Check each line of the data, and copy those where "different" appears.

Start of TASK INPUTS

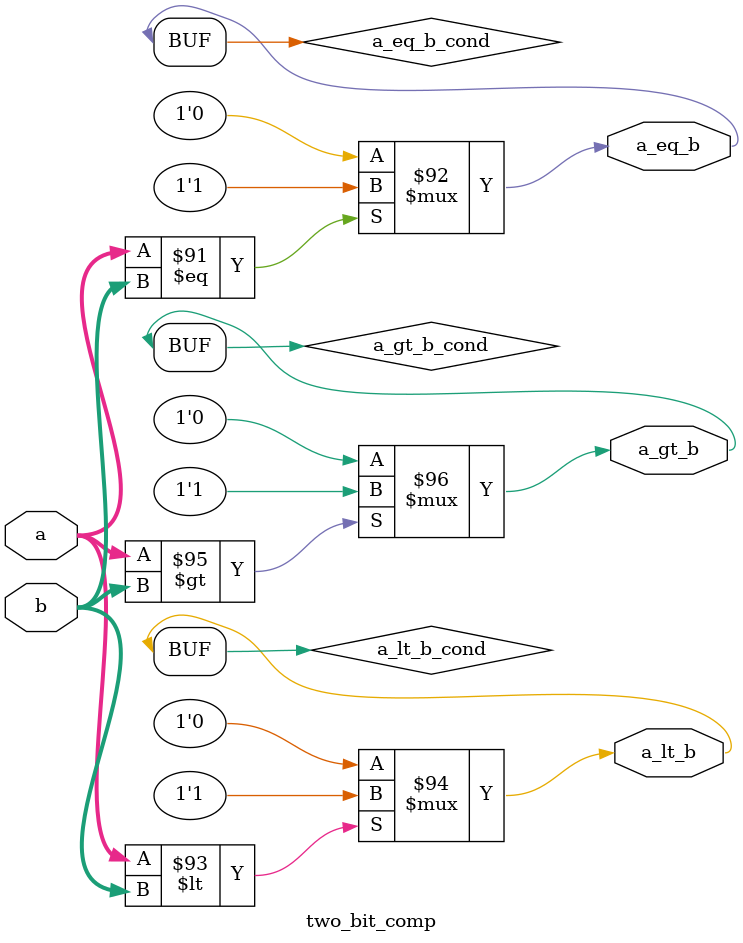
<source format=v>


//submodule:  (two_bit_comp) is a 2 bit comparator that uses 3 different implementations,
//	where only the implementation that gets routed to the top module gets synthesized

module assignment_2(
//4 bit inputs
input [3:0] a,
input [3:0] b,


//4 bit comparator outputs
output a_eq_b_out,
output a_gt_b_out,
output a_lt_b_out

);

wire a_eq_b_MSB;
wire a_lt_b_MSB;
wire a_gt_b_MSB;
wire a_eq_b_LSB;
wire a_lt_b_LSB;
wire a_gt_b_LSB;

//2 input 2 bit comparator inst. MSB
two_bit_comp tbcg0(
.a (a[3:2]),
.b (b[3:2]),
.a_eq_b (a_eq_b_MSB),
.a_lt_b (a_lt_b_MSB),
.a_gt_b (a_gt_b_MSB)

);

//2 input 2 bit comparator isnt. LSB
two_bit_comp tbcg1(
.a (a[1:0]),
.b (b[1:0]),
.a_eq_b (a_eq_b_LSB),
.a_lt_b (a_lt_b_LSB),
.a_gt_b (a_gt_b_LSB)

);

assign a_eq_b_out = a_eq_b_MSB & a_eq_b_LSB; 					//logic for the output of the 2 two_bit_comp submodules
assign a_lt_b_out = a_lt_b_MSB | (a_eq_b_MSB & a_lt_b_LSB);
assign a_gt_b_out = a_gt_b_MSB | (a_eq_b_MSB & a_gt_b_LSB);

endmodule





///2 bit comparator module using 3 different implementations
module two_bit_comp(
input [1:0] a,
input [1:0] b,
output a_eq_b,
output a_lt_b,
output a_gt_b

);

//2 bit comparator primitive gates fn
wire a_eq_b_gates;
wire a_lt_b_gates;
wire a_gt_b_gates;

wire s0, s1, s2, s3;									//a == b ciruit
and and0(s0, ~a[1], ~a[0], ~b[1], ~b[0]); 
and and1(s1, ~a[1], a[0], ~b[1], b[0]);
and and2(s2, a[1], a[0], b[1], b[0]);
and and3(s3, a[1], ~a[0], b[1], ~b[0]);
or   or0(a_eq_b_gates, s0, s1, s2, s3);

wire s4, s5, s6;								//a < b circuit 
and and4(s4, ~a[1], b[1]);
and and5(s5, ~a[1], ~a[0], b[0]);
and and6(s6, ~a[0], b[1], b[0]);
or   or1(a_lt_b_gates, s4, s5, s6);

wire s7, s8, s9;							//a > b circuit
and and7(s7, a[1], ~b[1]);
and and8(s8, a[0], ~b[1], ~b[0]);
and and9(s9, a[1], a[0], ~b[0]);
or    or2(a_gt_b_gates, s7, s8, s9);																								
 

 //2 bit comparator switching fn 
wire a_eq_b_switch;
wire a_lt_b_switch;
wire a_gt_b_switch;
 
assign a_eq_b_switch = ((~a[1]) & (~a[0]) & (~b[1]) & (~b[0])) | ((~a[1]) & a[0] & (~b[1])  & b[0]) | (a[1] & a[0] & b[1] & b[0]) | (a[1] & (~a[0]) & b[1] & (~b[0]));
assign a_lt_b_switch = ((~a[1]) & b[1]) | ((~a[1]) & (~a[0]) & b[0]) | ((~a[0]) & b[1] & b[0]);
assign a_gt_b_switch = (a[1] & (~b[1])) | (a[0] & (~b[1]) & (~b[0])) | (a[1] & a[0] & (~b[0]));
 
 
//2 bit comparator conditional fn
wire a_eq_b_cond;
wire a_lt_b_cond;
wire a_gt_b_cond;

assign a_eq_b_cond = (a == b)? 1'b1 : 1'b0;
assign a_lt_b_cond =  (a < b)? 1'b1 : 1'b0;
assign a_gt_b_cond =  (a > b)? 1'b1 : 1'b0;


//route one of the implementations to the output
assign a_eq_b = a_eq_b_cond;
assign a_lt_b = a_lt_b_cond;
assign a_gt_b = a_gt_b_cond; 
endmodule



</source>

End of TASK INPUTS

EXERCISE ANSWER
//submodule:  (two_bit_comp) is a 2 bit comparator that uses 3 different implementations,
///2 bit comparator module using 3 different implementations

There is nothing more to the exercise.